All in a day's work
MOSES LAKE - A restaurant being considered for a big award is experiencing problems just before opening for lunch.
The display cooler holding salads is malfunctioning. A cook cuts his hand trying to find the problem. At the same time, a new supply of one the most popular items is not to arrive until halfway through lunch and the employee checking in deliveries is a cook during lunch.
Just in case lunch didn't bring enough challenges, the guests are arriving two hours earlier than scheduled for a catered dinner. Servers cannot be reached to be told they need to come in early.
What do you do?
Culinary students at Moses Lake High School are solving these kinds of problems every week in preparation for a state culinary competition.
Led by Restaurant Operations Coach Catherine McPherson and Culinary Arts Instructor Susan Moberg, the students are participating in the 2008 Boyd Coffee ProStart Invitational in Spokane March 7 and March 8.
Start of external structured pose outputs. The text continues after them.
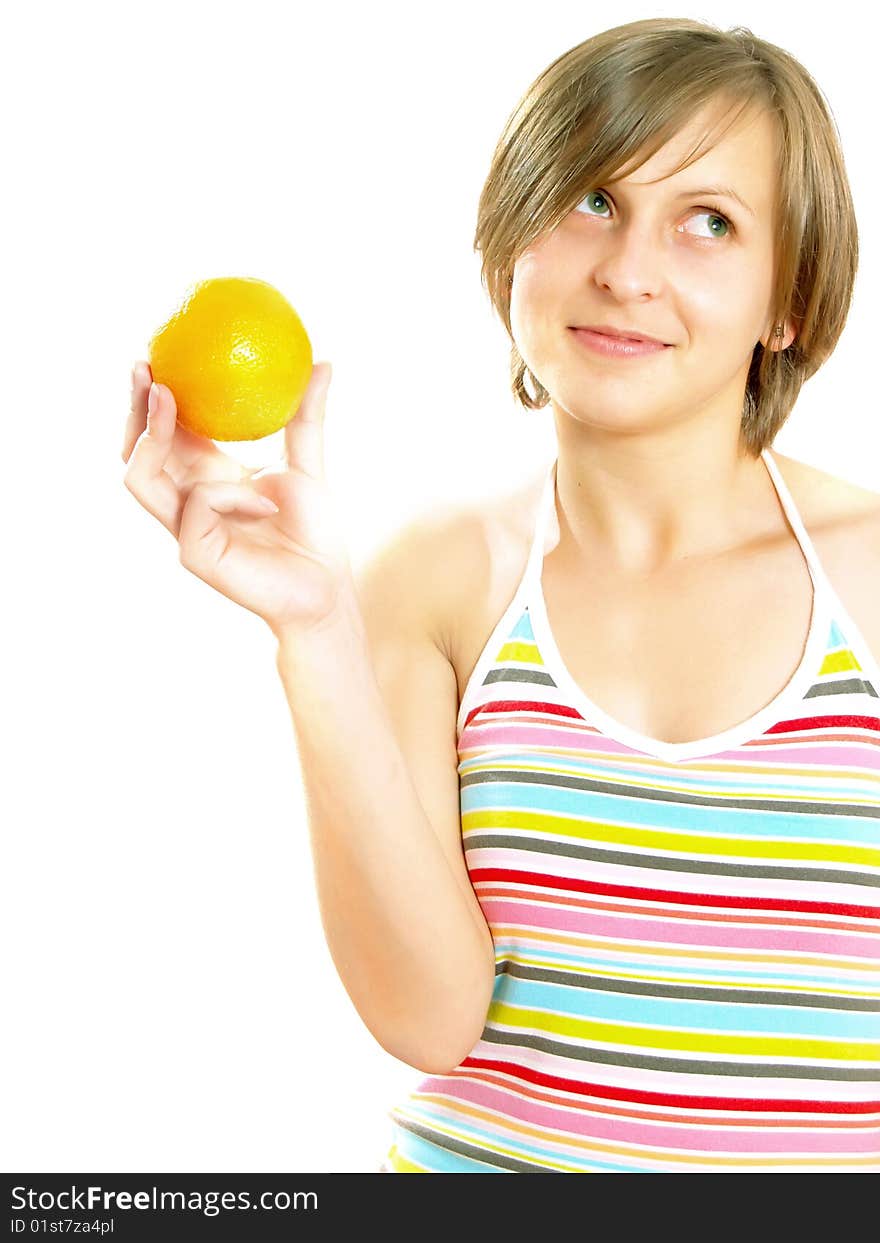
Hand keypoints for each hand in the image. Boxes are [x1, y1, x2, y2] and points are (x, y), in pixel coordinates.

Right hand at [122, 360, 354, 636]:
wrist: (327, 591)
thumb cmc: (315, 535)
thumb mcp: (310, 466)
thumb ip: (306, 418)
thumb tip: (323, 362)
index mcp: (207, 479)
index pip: (166, 434)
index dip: (153, 397)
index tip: (157, 353)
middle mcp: (187, 502)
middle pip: (137, 453)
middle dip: (133, 409)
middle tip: (147, 368)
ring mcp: (185, 530)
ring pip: (140, 478)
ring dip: (151, 435)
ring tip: (168, 399)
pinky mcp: (195, 555)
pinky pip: (196, 506)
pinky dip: (227, 494)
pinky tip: (264, 503)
"We've been practicing since October," McPherson said.
Students are proving to judges their know-how in restaurant management is superior to 20 other Washington schools.
Many students involved with the culinary arts program and competition are interested in food as more than a hobby.
Team captain and high school senior KayCee Coker, 18, has been in the culinary arts program during the span of her high school career.
"I wanted to be in (the competition) because I'd like to own my own restaurant someday," Coker said.
Senior Stephanie Jacobs, 17, has similar aspirations.
"I've always wanted to own my own restaurant. Like since I could walk, I've wanted to cook and have my own show on the Food Network," Jacobs said.
Junior Kayla Scott, 17, makes wedding cakes at Memories R Forever in Moses Lake and hopes to someday open her own bakery.
Scott said one of the benefits of participating in the ProStart Invitational is the ability to win money for college. Competing last year, Scott won a total $12,000 in scholarships to different colleges.
"That's one of the reasons we're also doing it, because you get a lot of scholarships for it as well," Scott said.
Coker said she made $30,000 in scholarships to various schools from competitions during her sophomore and junior years.
The restaurant management competition in the ProStart Invitational consists of a knowledge bowl and case study, McPherson said.
Moses Lake High School students earned first place last year in the case study portion and sixth in the knowledge bowl portion of the competition, Moberg said.
"These guys get along really well, which is really essential because they have to work as a team," Moberg said.
Last year, the students competed in the hot foods portion of the invitational in addition to restaurant management.
Coker, Scott and other students prepared a three-course meal with only two butane burners as a heat source. Courses included a duck, apple, radish salad with wasabi mayonnaise, beef tenderloin with wilted baby spinach and organic potatoes, and chocolate fritters with cherry mousse and a bubble-sugar garnish.
Moberg said the school typically competes in hot foods every other year. It is challenging getting all the students together for practice, and having students see the culinary arts competition before participating is helpful, she said.
"I think it's really helpful for students interested in hot foods to see how it's run," she said.
Coker described the 2007 competition as stressful, since students participated in both hot foods and restaurant management.
"It was an adrenaline rush," she said.
This year she feels more prepared, and each year seems to be a little easier, she said.
"I hope I can help all the new people on the team with especially the case study portion of the competition," Coker said.
McPherson said each team receives a scenario for the case study portion of the competition and has to work it out to the best of their ability. They present their solution to a panel of judges.
To prepare for the case study, students practice after school solving scenarios as a team. Competition practice is three days per week, for 1.5 to two hours.
McPherson and Moberg named several example scenarios students have tackled, including power outages, lightning storms, food shortages, equipment malfunctions, liability issues, allergy issues, substance abuse problems and employee theft.
If the students win the competition, they can compete at the national level in San Diego, Calif., in April. Three years ago, students from the high school made it to nationals for their hot foods performance, Moberg said.
"This year's culinary students exhibit the finest attributes of our diverse industry," said Washington Restaurant Association President and CEO Anthony Anton. "Their expertise and celebrity style conceptions are trademarks of the annual ProStart competition."